Идешь мимо, смотришь на нихъ, покорныхъ, тихихъ, темныхъ, оторванныхъ отъ всего, что имъ дорого, пригнанныхъ сюда… и на душе становится тягостно, грустно. Мне говорили, что жизнь ихъ – такая суровая и жестокая проза, что, пожалуй, этотъ бивуакъ, относительный покой и обезпеченность, какъ въ куске хлеба, такъ и быстромъ окончаніи земной комедіи, ихъ вполне удовлетворяетъ.
Невольно хотелось протестовать противъ этой страшной неправды, противъ издевательства надъ человеческой природой, заступиться за нихъ…
…Но передъ кемъ, по какому праву? всегда ловилъ я себя въ своей сентиментальности и успокаивался, силясь настроить себя на подобающій обстановке ладъ.
Редкій изъ офицеровъ, съ которыми я прогуливался по сторожевой цепи, не напутствовалъ меня фразой, которую я почти заучилъ наизусть.
– Вы, голубчикъ, постоянно въ штабе, съ начальствомъ видитесь, говорите. Узнайте, пожалуйста, когда насъ сменятъ. Мочи нетъ, верьте: третью неделю безсменно въ сторожевомъ охраненіи; жарища, пища плохая, завшивели и мы и люди. Хоть бы денька на два сменили, пообмыться и отдохнуть. День еще ничего, а ночью изводъ одинъ. Нервы напряжены страшно. Все японецъ мерещится. Пожалуйста, пріедете въ штабъ – разузнайте, цидулечку съ охотникомъ и пришлите. Все будетъ легче.
Не въ комфортабельныхъ помещеніяхъ штаба Стесселя, домикахъ Фока, даже не на бивуаке Семенова, где мы спали спокойно, а въ сторожевой цепи, почти подъ открытымъ небомъ, въ вечномъ напряженіи, въ виду самаго противника – вотъ где истинная боевая обстановка. Только тотъ офицеръ, который неделями просиделъ въ сторожевомъ охраненіи, а затемъ вместо смены и отдыха выдержалъ два, три дня непрерывнаго боя подъ щедрымъ свинцовымъ дождемъ противника – только тотъ имеетъ право сказать, что онъ былъ на войне, только тотъ можетъ носить въ память ея какой-нибудь орденъ.
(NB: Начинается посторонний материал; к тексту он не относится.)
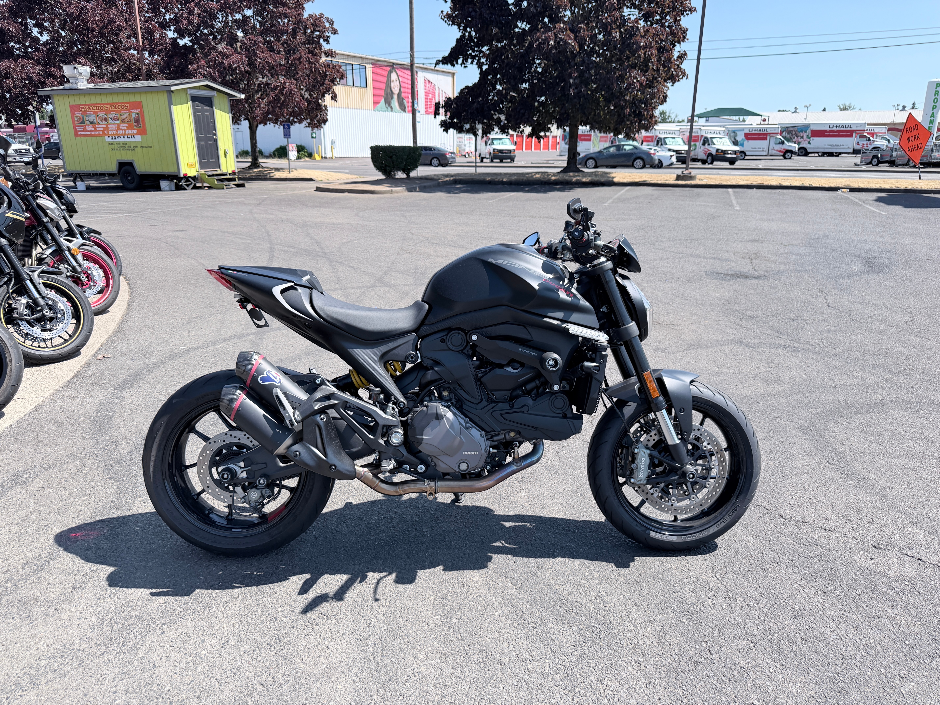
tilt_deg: -16.4
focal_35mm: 24
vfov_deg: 56.8
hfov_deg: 71.6
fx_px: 652
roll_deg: -0.9
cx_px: 470
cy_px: 352
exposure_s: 1/2370
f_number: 1.78
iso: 100
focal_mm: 6.76
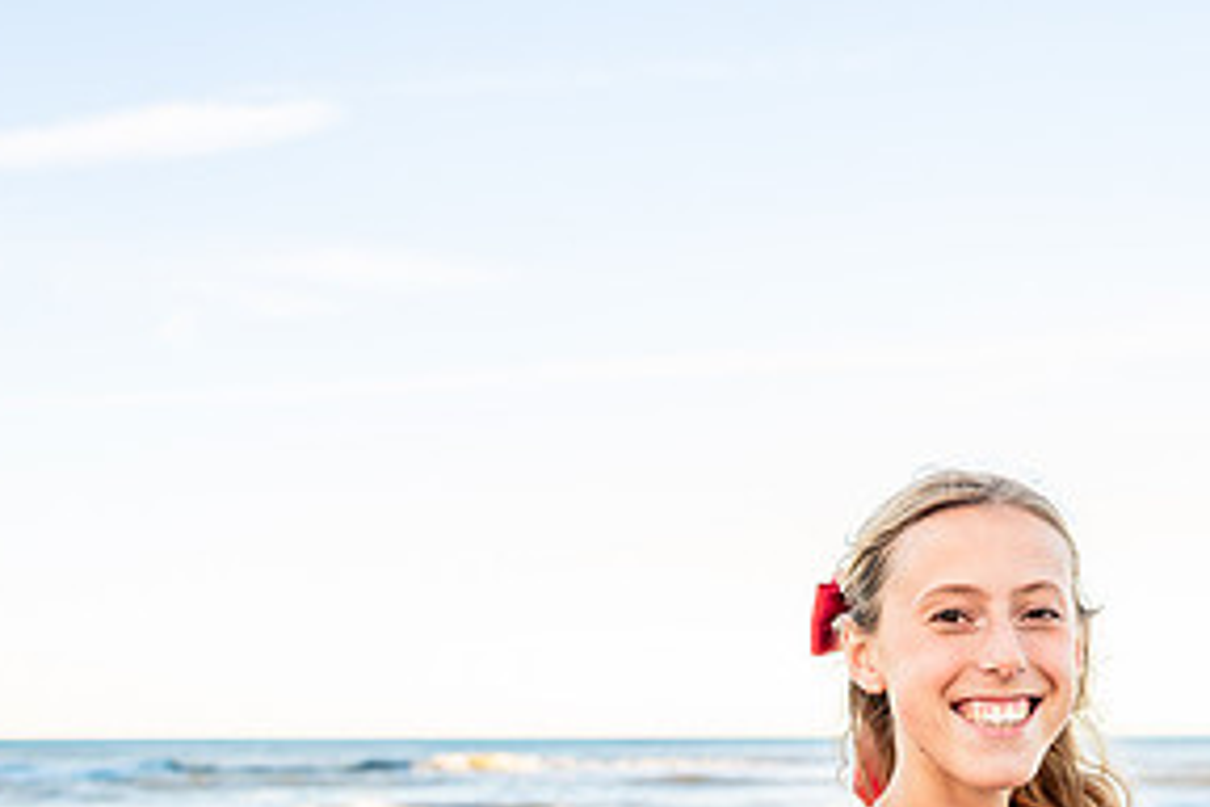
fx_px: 1949
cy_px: 659
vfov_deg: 23.0
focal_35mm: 58
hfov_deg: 33.4
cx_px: 982
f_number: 2.8
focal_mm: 24
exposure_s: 1/250
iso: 80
У насъ же въ Артуре все штабные, спавшіе въ удобныхъ походныхъ постеляхъ, получили массу наградъ, а многіе изъ товарищей, мокнувшіе подъ дождемъ и умиравшіе подъ огнемъ, едва получали по "клюкве" (Анна 4-ой степени; красный темлякъ на шашку), а то и совсемъ оставались безъ наградъ.
Объездъ генераломъ Стесселемъ передовыхъ позицій.
Въ первыхъ числахъ іюля прошелъ слухъ на передовыхъ позиціяхъ, что въ ближайшемъ будущемъ начальникъ раіона собирается лично объехать всю оборонительную линію.